→ About this task
Nothing but the lines from the one containing "著作權相續者:岩崎ちやう" through the end of the data below may appear in the response, each one exact.

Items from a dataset

------------------------

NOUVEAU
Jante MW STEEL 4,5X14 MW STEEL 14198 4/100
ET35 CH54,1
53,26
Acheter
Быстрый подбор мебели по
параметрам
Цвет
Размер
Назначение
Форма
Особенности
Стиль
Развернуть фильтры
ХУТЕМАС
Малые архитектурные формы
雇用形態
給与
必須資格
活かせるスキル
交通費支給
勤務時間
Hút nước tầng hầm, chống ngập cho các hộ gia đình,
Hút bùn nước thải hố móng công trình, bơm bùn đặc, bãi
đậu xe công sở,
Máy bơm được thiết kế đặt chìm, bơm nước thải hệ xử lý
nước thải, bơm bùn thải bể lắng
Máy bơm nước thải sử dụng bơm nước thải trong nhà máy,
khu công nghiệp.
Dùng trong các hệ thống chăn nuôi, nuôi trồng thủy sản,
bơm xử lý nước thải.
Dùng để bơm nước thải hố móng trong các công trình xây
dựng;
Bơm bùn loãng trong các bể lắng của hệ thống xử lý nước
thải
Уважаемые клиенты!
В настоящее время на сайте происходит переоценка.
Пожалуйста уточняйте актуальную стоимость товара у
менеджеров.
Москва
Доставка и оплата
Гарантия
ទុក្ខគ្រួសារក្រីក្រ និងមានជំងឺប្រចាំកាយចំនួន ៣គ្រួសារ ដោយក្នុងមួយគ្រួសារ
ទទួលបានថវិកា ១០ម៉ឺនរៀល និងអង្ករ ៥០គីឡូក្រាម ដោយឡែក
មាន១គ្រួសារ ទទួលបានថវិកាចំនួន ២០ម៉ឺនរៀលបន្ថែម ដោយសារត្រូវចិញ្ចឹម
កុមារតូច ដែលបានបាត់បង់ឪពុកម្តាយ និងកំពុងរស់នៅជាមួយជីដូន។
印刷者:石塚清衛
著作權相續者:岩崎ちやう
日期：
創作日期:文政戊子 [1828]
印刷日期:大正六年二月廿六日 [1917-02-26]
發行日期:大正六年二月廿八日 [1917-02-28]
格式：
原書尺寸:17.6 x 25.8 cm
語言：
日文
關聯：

------------------------

→ Your response
著作權相續者:岩崎ちやう
日期：
創作日期:文政戊子 [1828]
印刷日期:大正六年二月廿六日 [1917-02-26]
發行日期:大正六年二月廿八日 [1917-02-28]
格式：
原書尺寸:17.6 x 25.8 cm
語言：
日文
關聯：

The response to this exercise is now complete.